Tag Archive | British food

More Memorable British Meals


On my annual treks to England to visit my mum, I take every opportunity to enjoy the British cooking.  Snide comments and even entire comedy routines focus on the idea that the English do not have good food.  This concept is a myth, probably born of xenophobia.  Anglo food is wonderful!  I always look for a chance to get in at least one Full English Breakfast.  This meal follows a similar formula no matter where it is served in the United Kingdom.  The name is merely modified to suit the locale:  English, Irish, Scottish or Welsh, and occasionally adapted to local traditions.

The basic menu is two eggs, usually fried sunny side up, or any way the diner desires, toast (lots of toast!) with butter and jams, sausage, the bacon of the UK which more closely resembles Canadian bacon than the American sort, baked beans, potatoes either fried or made into hash browns, grilled mushrooms and grilled tomato.  This is accompanied by pots of tea or coffee and some fruit juice.  The full breakfast is the staple of bed and breakfast morning fare.

More often in Scotland, Ireland and Wales I have been offered black pudding as well, which is blood sausage. Some turn their noses up at black pudding but I enjoy it, especially soaked in juice from the baked beans. The full breakfast is sometimes cooked completely on a grill (except for the beans) and features thick slices of grilled bread instead of toast.  Grilling the bread also is more common outside of England.

The Full English Breakfast pictured above was served at a lovely bed and breakfast, the Denewood Hotel, in Boscombe near Bournemouth.  Black pudding was not in the offerings there.


For me, a visit of Britain is not complete without a roast lamb dinner.  Lamb is not so popular or well known here in America, although excellent fresh New Zealand lamb and locally sourced lamb is readily available to us.  The best lamb is young, before it develops the strong smell of mutton.  Nothing can beat good, young lamb for flavor and tenderness.  It is truly delicious!  To purchase the best lamb, choose smaller-sized cuts. Two little leg-of-lamb roasts are a better bet than one large one.  The larger cuts are from older animals and more likely to have a sheep odor.

The British roast typically served includes the slow-roasted meat with its drippings gravy and large pieces of roast potatoes.  b3On the side are massive bowls filled with a wide variety of carefully segregated cooked vegetables including carrots, turnips, parsnips, string beans, peas, squashes and various members of the brassica genus (my favorites are broccoli and savoy cabbage,) and occasionally Yorkshire pudding–pop-overs to us Americans.

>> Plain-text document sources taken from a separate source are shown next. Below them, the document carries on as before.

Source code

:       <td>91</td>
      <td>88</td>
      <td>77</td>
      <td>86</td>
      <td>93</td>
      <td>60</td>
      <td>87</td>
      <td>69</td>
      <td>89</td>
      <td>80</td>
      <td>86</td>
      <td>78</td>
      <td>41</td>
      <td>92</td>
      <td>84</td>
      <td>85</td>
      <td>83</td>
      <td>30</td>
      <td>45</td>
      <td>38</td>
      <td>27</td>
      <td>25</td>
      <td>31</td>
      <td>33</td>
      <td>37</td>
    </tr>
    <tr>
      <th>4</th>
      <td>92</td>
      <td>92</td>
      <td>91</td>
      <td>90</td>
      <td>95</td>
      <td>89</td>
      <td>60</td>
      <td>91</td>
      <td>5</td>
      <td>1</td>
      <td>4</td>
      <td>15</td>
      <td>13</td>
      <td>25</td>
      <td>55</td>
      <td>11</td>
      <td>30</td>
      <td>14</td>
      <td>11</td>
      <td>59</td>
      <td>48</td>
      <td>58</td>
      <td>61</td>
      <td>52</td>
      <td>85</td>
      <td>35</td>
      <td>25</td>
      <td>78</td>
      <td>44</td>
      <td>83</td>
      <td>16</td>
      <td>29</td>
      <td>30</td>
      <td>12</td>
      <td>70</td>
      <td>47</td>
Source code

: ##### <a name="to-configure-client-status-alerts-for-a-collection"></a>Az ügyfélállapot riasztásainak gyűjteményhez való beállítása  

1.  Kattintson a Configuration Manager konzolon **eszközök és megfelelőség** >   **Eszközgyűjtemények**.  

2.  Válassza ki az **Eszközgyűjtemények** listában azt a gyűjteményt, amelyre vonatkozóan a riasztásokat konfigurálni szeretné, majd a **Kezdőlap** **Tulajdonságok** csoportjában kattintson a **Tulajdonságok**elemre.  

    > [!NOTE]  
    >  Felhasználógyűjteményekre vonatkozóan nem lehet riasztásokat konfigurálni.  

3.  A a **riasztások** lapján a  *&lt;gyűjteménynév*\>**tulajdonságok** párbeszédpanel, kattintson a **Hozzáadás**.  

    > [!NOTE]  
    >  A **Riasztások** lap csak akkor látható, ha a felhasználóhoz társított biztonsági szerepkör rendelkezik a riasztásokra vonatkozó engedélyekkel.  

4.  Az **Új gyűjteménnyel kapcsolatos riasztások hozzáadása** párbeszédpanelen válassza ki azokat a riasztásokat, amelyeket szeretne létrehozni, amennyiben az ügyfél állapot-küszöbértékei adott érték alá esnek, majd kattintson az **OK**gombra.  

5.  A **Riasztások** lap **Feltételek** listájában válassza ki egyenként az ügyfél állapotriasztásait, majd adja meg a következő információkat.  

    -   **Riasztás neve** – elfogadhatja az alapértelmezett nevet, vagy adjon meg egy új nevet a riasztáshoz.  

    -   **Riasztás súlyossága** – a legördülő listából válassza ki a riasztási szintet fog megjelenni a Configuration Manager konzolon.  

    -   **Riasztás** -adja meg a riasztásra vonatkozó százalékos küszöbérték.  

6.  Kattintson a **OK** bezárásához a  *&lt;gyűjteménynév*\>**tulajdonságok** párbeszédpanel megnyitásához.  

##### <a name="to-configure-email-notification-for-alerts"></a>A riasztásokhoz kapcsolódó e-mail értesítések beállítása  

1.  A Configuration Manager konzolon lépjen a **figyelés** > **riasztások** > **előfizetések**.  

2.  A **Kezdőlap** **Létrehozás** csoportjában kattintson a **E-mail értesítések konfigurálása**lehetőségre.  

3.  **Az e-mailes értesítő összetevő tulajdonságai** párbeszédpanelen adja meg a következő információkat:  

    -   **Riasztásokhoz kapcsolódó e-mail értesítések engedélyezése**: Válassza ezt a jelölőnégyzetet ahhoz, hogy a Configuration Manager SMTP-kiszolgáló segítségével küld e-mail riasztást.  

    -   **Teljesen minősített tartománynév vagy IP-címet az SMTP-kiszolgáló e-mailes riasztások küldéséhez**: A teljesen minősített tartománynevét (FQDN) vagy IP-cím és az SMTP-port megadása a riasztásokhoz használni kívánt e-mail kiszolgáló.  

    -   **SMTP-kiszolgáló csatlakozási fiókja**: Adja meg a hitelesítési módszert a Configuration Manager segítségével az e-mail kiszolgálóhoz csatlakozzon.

After eating my fill of a roast dinner, I can never do justice to the dessert offerings.  Just as well, since I should not have too much sugar.  The roast dinner pictured was served at The Acorn pub and restaurant on The Square in Birchington, England.  Sadly, this establishment will be closing soon as the owners are retiring.  I can also heartily recommend the roast dinner at The Smuggler, another fine old eatery located on the Canterbury Road near the square in Birchington.

Visiting England


This is written from Birchington in Kent, England where I’ve been visiting my mum for the past few days.  I wanted to share a couple of my favorite British foods.  Above are Scotch Eggs.  I LOVE these.  They are not readily available in America, but are so common in England they can be purchased in the cold food cases of small shops, even drug stores.  A Scotch egg is made by wrapping a hard boiled egg in a shell of spiced pork sausage meat.  The meat is lightly breaded and the whole assembly is deep fried until the sausage is cooked.  These eggs may sound peculiar, but believe me, they are delicious!  Eaten warm or cold, two make a very filling lunch or breakfast.DSC02742

Another must meal while I visit Britian is fish and chips.  The country is heavily populated with shops selling breaded, fried fish filet with thick cut potato fries.  The meal can be served to go, wrapped in paper, including old newspaper.  I prefer to eat a nice fish and chips meal at a sit-down restaurant, preferably with a cup of tea.  The meal above was serve with mushy peas, a side dish of dried green peas that have been soaked in soda water overnight and boiled to soften.  They have the taste and consistency of a very thick green pea soup, delicious.  I like my chips seasoned with malt vinegar and salt.  This particular fish and chips meal was at the Bournemouth branch of the Harry Ramsden restaurant chain.  These people know how to do this dish right.  The batter coating is perfect:  light, crispy and no absorbed fat.  My mother swears their chips are the best she’s ever had (and she’s eaten a lot of chips!)